Pemerintah RI membentuk Banteng Raiders untuk mengatasi pemberontakan itu. Banteng Raider melakukan serangkaian operasi penumpasan DI/TII yakni Operasi Gerakan Banteng Negara (OGBN) yang dipimpin Letkol Sarbini dan diganti kemudian oleh Letkol M. Bachrun dan berikutnya oleh Letkol A. Yani.

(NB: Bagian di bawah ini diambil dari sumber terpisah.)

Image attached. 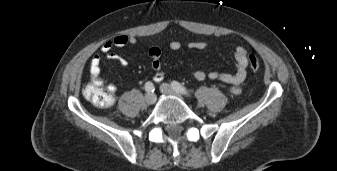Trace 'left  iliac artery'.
<instances>
[{
  "label": "left iliac artery",
  "mask_w": 337,
  "mask_h": 171,
  "mask_svg": "<svg viewBox=\"0 0 337 171\" xmlns=\"http://www.w3.org/2000/svg\"><path fill=\"white\" fill-rule=\"evenodd\" d=\"M171 86L173 87V89L176 92H179V93H181L183 95L191 96L190 93L188 92V90L184 86H182L179 82L173 81L171 83Z\"/></svg>",
  "instance_id": "1"
}]
</instances>
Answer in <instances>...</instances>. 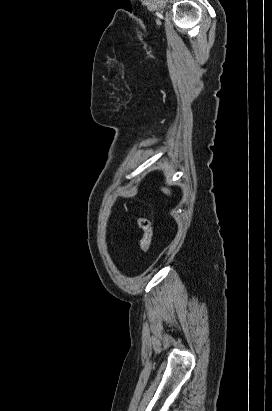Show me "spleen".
I'll return each mask as SVG.
<instances>
[{
  "label": "spleen",
  "mask_w": 272,
  "mask_h": 411,
  "mask_svg": "<svg viewBox=\"0 0 272 411\" xmlns=\"http://www.w3.org/2000/svg\"><path fill=\"white\" fill-rule=\"evenodd\" d=\"M162 190H163V192H164L165 194H169V193H170V191H169L168 189L163 188Z\"/></svg>",
  "instance_id": "spleen-1"
}]
</instances>
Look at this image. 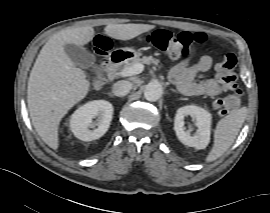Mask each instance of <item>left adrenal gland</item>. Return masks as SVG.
I'll return each instance as SVG.
<instances>
[{
	"mask_svg": "<svg viewBox=\"0 0 270 213\" xmlns=\"http://www.w3.org/2000/svg\"><path fill=\"white\" fill-rule=\"evenodd\" d=\"M171 91H172V92H177V91H176V90H174V89H171Z\"/></svg>",
	"mask_w": 270,
	"mask_h": 213,
	"instance_id": "obj_1",
	"label": "left adrenal gland"
}]
</instances>
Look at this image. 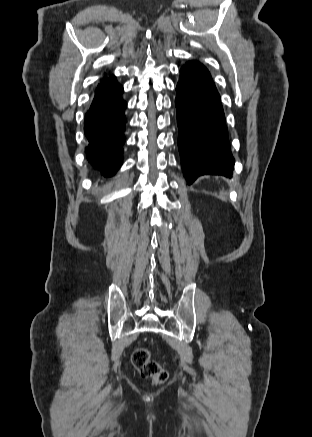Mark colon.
<instances>
[{"label":"colon","instance_id":"obj_1","mask_svg":"<svg viewBox=\"0 0 312 437\" xmlns=\"http://www.w3.org/2000/svg\"><path fill=\"white\" fill-rule=\"evenodd\" d=\"M132 364L142 377L155 384H162L168 379V372L157 361L151 359L147 348H138L132 354Z\"/></svg>","mask_w":312,"mask_h":437}]
</instances>
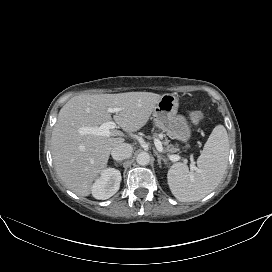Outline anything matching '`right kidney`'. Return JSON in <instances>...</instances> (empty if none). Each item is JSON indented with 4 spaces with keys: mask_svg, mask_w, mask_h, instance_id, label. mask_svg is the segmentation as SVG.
Returning <instances> with one entry per match:
<instances>
[{
    "mask_svg": "<svg viewBox=\"0 0 272 272\" xmlns=\"http://www.w3.org/2000/svg\"><path fill=\"white\" fill-rule=\"evenodd\" d=\"M121 173L114 168L105 169L92 185V195L99 200H106L113 196L120 188Z\"/></svg>",
    "mask_w": 272,
    "mask_h": 272,
    "instance_id": "right-kidney-1",
    "label": "right kidney"
}]
</instances>
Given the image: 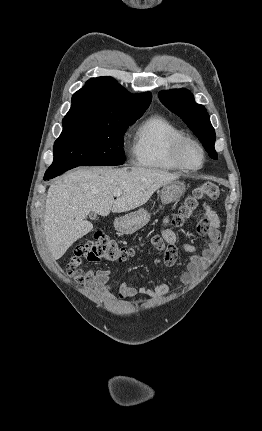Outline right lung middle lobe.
Returning a JSON list of instances; mask_svg holds the SVG:
<instances>
[{"mask_svg": "<svg viewBox=\"0 0 262 431\" xmlns=\"http://www.w3.org/2000/svg\"><path fill=\"white\" fill-rule=\"evenodd\" d=\"M78 121L63 124L54 143V161L49 167L122 165L125 161L123 134L136 119Z\"/></svg>", "mask_w": 262, "mask_h": 431, "instance_id": "obj_1", "label": "right lung middle lobe"}]
</instances>
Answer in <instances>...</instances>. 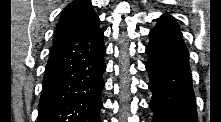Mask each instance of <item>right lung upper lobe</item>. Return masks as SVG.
<instances>
[{
	"label": "right lung upper lobe",
	"instance_id": "1",
	"mask_svg": "<svg viewBox=\"0 0 221 122\" xmlns=\"http://www.w3.org/2000/svg\"><path fill=\"white\" fill-rule=\"evenodd\" d=\"M99 22L90 0H75L63 11L56 28L54 45Z\"/></svg>",
	"mask_w": 221,
	"mask_h": 122
}]
</instances>
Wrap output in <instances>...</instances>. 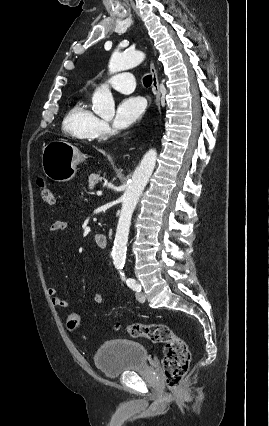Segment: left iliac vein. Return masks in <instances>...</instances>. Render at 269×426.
Segmentation results:
<instances>
[{"label":"left iliac vein","instance_id":"left-iliac-vein-1","mask_svg":"<svg viewBox=\"0 0 269 426\" xmlns=\"http://www.w3.org/2000/svg\"><path fill=\"white\" fill-rule=\"evenodd\" d=\"M136 298L139 302L143 303L145 301V295L143 292H137L136 293Z\"/></svg>","mask_w":269,"mask_h":426}]
</instances>
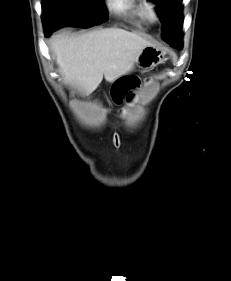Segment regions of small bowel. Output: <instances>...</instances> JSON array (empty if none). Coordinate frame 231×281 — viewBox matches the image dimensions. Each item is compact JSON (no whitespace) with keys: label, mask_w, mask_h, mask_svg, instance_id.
Segmentation results:
<instances>
[{"label":"small bowel","mask_w":231,"mask_h":281,"mask_svg":"<svg viewBox=\"0 0 231 281\" xmlns=\"http://www.w3.org/2000/svg\"><path fill=\"white\" fill-rule=\"evenodd\" d=\"M142 79L133 74H125L116 78L111 85V96L117 103L124 99L133 98L135 91L140 87Z\"/></svg>","instance_id":"1"}]
</instances>
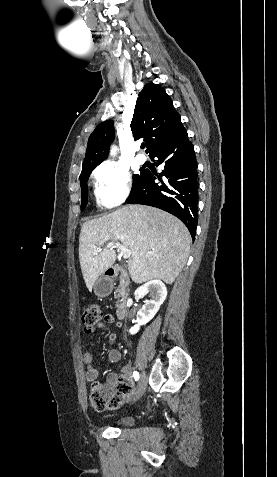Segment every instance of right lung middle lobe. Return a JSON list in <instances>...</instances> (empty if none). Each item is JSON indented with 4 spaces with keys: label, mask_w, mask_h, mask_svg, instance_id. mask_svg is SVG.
Wrapping results in <instances>:
<instances>
[{
    "label": "right lung middle lobe",
    "mask_w": 277,
    "mask_h": 477,
    "mask_svg": "<svg viewBox=\"0 0 277 477\" xmlns=\"http://www.w3.org/2000/svg\"><path fill=\"white\" fill-rule=\"evenodd\" d=\"M95 167H91V168H87V169H84L82 170L81 174H80V183H81V198H82V203H81V210H83L87 204V180L89 178V175L91 173V171L94 169ZM140 174L139 175H134L133 176V186H132V189H134L138 183L142 180L143 176H144V173H145V170H140Z\"/></svg>",
    "instance_id": "right-lung-middle-lobe-1"
}]
</instances>
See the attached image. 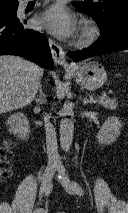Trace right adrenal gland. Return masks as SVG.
Here are the masks:
<instances>
[{
  "label": "right adrenal gland",
  "instance_id": "right-adrenal-gland-1",
  "mask_svg": "<svg viewBox=\"0 0 128 213\" xmlns=\"http://www.w3.org/2000/svg\"><path fill=\"white\" fill-rule=\"evenodd\" d=\"M39 95H37L35 97V101L37 102V104H42L45 100H46V95L45 93L42 91V85H39Z\"/></svg>",
  "mask_w": 128,
  "mask_h": 213
}]
</instances>
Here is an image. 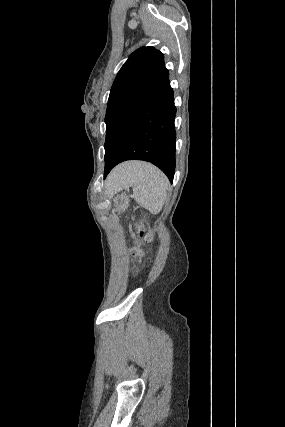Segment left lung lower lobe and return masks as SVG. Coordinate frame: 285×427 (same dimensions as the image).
<instances>
[{
  "label": "left lung lower lobe",
  "mask_w": 285,
  "mask_h": 427,
  "mask_svg": "<svg viewBox=\"0 0 285 427\" xmlns=\"http://www.w3.org/2000/svg\"><path fill=\"white\" fill-rule=\"evenodd\" d=\"M173 89L169 79L138 112L121 135L106 175L126 160H144L159 167L172 182L176 132Z\"/></svg>",
  "instance_id": "obj_1"
}]
</instances>
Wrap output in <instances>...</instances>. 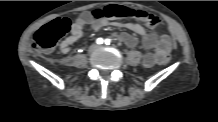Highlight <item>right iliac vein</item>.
I'll list each match as a JSON object with an SVG mask.
<instances>
[{"mask_svg": "<svg viewBox=\"0 0 218 122\" xmlns=\"http://www.w3.org/2000/svg\"><path fill=\"white\" fill-rule=\"evenodd\" d=\"M95 49H96L95 46H91V47H90V51H94Z\"/></svg>", "mask_w": 218, "mask_h": 122, "instance_id": "1", "label": "right iliac vein"}]
</instances>
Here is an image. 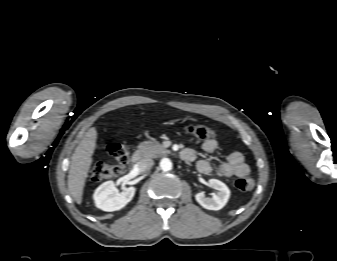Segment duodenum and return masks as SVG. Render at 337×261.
Segmentation results:
<instances>
[{
    "label": "duodenum",
    "instance_id": "duodenum-1",
    "mask_svg": "<svg viewBox=\"0 0 337 261\" xmlns=\"http://www.w3.org/2000/svg\"><path fill=\"white\" fill-rule=\"evenodd\" d=\"M142 160V154L139 151H136L132 155V162L139 163Z\"/></svg>",
    "mask_w": 337,
    "mask_h": 261
}]
</instances>
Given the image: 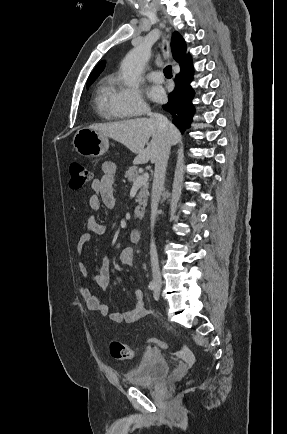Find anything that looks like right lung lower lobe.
<instances>
[{
    "instance_id": "98d812e1",
    "label": "right lung lower lobe",
    "mask_w": 287,
    "mask_h": 434,
    "mask_svg": "<svg viewBox=\"0 0 287 434\" xmlns=\"http://www.w3.org/2000/svg\"><path fill=\"white\" fill-rule=\"evenodd\" d=\"M180 67L181 71L175 79L176 86L169 94L168 103L162 107L172 114L173 123L183 132L190 128L195 111L192 104L194 90L190 85L194 74L191 58Z\"/></svg>"
}]
</instances>
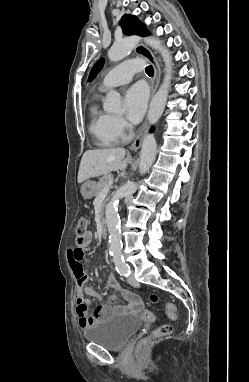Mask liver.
Instances as JSON below:
<instances>
[{
	"mask_svg": "<svg viewBox=\"0 0 249 382\" xmlns=\"http://www.w3.org/2000/svg\"><path fill=\"white\" fill-rule=\"evenodd\" d=\"M126 150L123 148L93 149L86 151L81 159L78 183L89 178L105 175L111 171L127 168L131 157L125 158Z\"/></svg>",
	"mask_w": 249,
	"mask_h": 382,
	"instance_id": "1",
	"label": "liver"
}]
</instances>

Pemberontakan DI/TII Jawa Tengah berakhir pada 1954. Untuk atasi pembelotan Batalyon 624, pemerintah melancarkan Operasi Merdeka timur yang dipimpin Letkol Soeharto.

Pemberontakan DI/TII Aceh

Sejarah Pemberontakan DI/TII Aceh terjadi pada 20 September 1953 yang dipimpin Daud Beureueh. Pemberontakan ini muncul usai pernyataan proklamasi berdirinya NII dipimpin Kartosuwirjo dan muncul rasa kecewa oleh pimpinan masyarakat Aceh. Alasannya, Presiden Soekarno dinilai berbohong menjanjikan Aceh boleh menerapkan syariat Islam dan menjadi provinsi Indonesia.

Daud pun memberontak dan memutuskan bergabung dengan DI/TII Kartosuwirjo. Pemerintah berupaya mengatasi dengan militer dan diplomasi. Militer yakni Operasi 17 Agustus dan Operasi Merdeka. Diplomasi yakni dengan mengirim utusan ke Aceh dan berdiskusi dengan Daud.

Pemerintah pun akhirnya memberi hak otonomi kepada Aceh sebagai Daerah Istimewa Aceh dan menerapkan syariat Islam. Pemberontakan DI/TII di Aceh dapat diselesaikan secara musyawarah pada 1962.

Pemberontakan DI/TII Sulawesi Selatan

Pemberontakan DI/TII (www.antarafoto.com)

Sejarah pemberontakan DI/TII di Sulawesi Selatan yakni berlangsung pada 1950 hingga 1965 yang dipimpin Kahar Muzakkar, pemimpin Komando Gerilya Sulawesi Selatan (KGSS). Pemberontakan ini muncul usai perbedaan cara pandang pemerintah dengan Kahar muzakkar yang berkaitan dengan reorganisasi APRIS/TNI.

Muzakkar pun menyarankan seluruh anggotanya mendaftar ke Angkatan Perang Republik Indonesia Serikat (APRIS). Namun banyak yang ditolak karena tidak memenuhi syarat. Kahar pun kecewa dan mulai memberontak.

Aksi pertama pada 1950 hingga 1952. Aksi kedua yakni 1953 hingga 1965. TNI membentuk Operasi Baratayudha untuk mengatasi ini. Waktu yang diperlukan agar selesai yakni 12 tahun. Pemberontakan ini usai setelah Kahar Muzakkar ditembak mati.

Pemberontakan DI/TII Kalimantan Selatan

Pemberontakan DI/TII di Kalimantan Selatan dipimpin Ibnu Hajar, dan terjadi pada 1950. Alasan pemberontakan ini adalah ketidakpuasan Ibnu terhadap reorganisasi TNI yakni ALRIS Divisi IV yang merupakan kelompok dirinya bertugas.

Baginya, reorganisasi ini membuat beberapa anggota ALRIS Divisi IV diberhentikan karena tidak memenuhi syarat termasuk Ibnu. Ibnu pun kecewa dan membentuk Kesatuan Rakyat yang Tertindas. Penyerangan pertamanya ke kesatuan tentara di Kalimantan Selatan pada Maret 1950.

Untuk mengatasinya, pemerintah menerima Ibnu kembali ke dalam APRIS. Namun setelah diberi persenjataan lengkap, Ibnu justru melarikan diri dan melanjutkan pemberontakannya.

Ia sempat sembunyi di dalam hutan agar terhindar dari kejaran TNI. Namun usai diberi janji pengampunan, Ibnu bersedia menyerahkan diri pada 1963, dan sempat ditahan dua tahun sebelum dikirim ke Jakarta yakni ke Mahkamah Militer pada Maret 1965. Ia kemudian dijatuhi hukuman mati dan meninggal dunia pada 22 Maret 1965.